La llamada guerra de los bóxers, como se la conoció en Occidente, fue una sublevación de nacionalistas chinos acaecida entre 1898 y 1901, que puede considerarse como la precuela de lo que habría de ocurrir en la Nación del Centro durante todo el siglo XX y hasta ahora mismo. Es decir, el despertar a la modernidad de un país gigantesco y el consiguiente intento de emancipación del poder colonial impuesto por los occidentales. La sublevación ocurrió tras el fracaso de las reformas impulsadas por el gobierno chino para modernizar el país y mejorar la situación de la población y el detonante fue el malestar por la opresiva injerencia extranjera sobre la titubeante emperatriz Cixi. Los bóxers, llamados así por los occidentales porque practicaban artes marciales, tenían como objetivo a los extranjeros y sus colaboradores locales, y singularmente a los misioneros religiosos, que estaban eximidos de impuestos y gozaban de privilegios económicos y civiles que extendían a sus comunidades cristianas.

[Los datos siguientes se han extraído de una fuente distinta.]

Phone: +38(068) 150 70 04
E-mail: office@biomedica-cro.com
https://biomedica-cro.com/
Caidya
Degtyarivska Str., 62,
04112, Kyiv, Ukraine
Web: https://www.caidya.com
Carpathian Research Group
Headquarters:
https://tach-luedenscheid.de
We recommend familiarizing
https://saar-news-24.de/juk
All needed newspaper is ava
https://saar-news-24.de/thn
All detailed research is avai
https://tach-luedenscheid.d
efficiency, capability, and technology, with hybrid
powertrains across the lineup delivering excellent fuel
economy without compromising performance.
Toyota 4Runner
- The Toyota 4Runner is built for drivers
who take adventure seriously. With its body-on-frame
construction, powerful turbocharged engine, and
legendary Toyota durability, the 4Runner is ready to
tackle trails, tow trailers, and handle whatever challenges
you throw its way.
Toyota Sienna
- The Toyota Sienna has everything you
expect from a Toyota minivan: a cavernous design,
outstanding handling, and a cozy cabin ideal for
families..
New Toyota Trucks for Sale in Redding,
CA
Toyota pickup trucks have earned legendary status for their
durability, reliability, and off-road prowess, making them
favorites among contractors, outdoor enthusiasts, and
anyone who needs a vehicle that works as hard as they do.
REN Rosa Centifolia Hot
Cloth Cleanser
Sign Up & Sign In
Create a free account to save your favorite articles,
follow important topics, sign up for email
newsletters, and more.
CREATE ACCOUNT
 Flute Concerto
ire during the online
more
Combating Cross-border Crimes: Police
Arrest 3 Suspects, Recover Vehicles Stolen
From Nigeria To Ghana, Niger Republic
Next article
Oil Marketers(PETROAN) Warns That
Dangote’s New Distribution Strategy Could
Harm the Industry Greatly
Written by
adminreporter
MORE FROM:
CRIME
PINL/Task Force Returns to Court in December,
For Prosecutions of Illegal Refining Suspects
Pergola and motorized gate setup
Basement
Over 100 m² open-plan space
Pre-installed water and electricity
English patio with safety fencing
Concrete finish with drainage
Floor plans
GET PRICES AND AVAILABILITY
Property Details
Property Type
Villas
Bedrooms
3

Para las mortandades a las que nos hemos acostumbrado después, la revuelta fue una miniatura: unas cien mil personas fueron asesinadas de las que solo un par de centenares eran extranjeros. El conflicto tuvo impacto en la opinión pública occidental porque los bóxers se concentraron en la capital para defender a la reinante dinastía Qing y pusieron bajo asedio el barrio donde se ubicaban las legaciones extranjeras. El sitio duró 55 días hasta que la alianza de las ocho naciones, es decir, el conglomerado imperialista más grande jamás imaginado -estadounidenses, británicos, austrohúngaros, franceses, alemanes, italianos, japoneses y rusos- movilizaron un ejército de veinte mil efectivos y aplastaron la sublevación y retornó el viejo orden de una monarquía decrépita y la consiguiente ampliación de los privilegios de las potencias coloniales.
Los más viejos del lugar recordarán que este episodio histórico encontró reflejo en una peli de gran pirotecnia y miríadas de falsos chinos rodada en las inmediaciones de Madrid (1963) donde lucían palmito Charlton Heston, Ava Gardner y David Niven y donde España, encarnada por Alfredo Mayo, aparecía en segundo plano participando en la defensa de los intereses cristianos contra el peligro amarillo. La aparición de la rojigualda en la película fue una licencia poética del agradecido productor Samuel Bronston, que tenía su próspero negocio cinematográfico afincado en el actual reino de doña Ayuso, porque históricamente nuestro país no participó en la alianza de las ochos naciones.
La peli y el suceso histórico que recrea han venido a mientes en el enloquecido rigodón de aranceles trumpistas donde se puede entrever una estrategia (llamadme paranoico) para formar una nueva alianza de ocho, diez o cincuenta naciones contra Pekín (Beijing, dicho en fino) . Veamos el proceso por fases. Primero, el matón que nos mangonea decreta aranceles al comercio de todos los países del mundo y los vuelve locos; luego detiene temporalmente la aplicación de la medida para comprobar el efecto de la descarga eléctrica: quiénes están groguis, quiénes confusos, quiénes aterrorizados, quiénes desafiantes y quiénes le besan el culo. Solo hay una excepción en este juego de sorpresas: China, a la que cada día se le acrecienta el monto de los aranceles con el fin apartarla de los demás. Es una estrategia que aprendimos de los curas: los pecadores -en este caso, de lesa economía- pueden salvarse con un simple acto de arrepentimiento y aceptación de la leve penitencia, que devuelve al redil de los justos siempre que se rechace inequívocamente al maligno. Supongamos, nos dice dios, que te castigo con unos aranceles, digamos, no del cuarenta, que podría imponerte si quisiera, sino solo del veinte –no gimotees, dios es duro pero justo- y tú me lo agradeces dejando de comerciar con China. Podemos apostar a que estos cálculos ocupan ahora mismo el pensamiento de frau von del Leyen y compañía.
La nota la ha dado don Sánchez el intrépido, que asombrosamente -si este adverbio le es aplicable- ha visitado la Ciudad Prohibida en plena tormenta de meteoritos arancelarios. A uno de los compinches del matón le ha faltado tiempo para lanzarle una amenaza tabernaria. La política de las llamadas democracias liberales se celebra ahora en la mesa de póker de un garito de Tombstone, lo que ya ha permitido a algunos tahúres levantarse una pasta con los vaivenes de las bolsas manipuladas por los aranceles de quitaipón. El diminuto don Feijóo, que trabaja en el local a cargo de las escupideras, también se ha sumado a censurar a don Sánchez y de paso ha dicho la previsible bobada que le ha puesto en evidencia por enésima vez.
Por suerte para los mitómanos, Ava Gardner no aparece en este remake porque no lo habríamos podido soportar.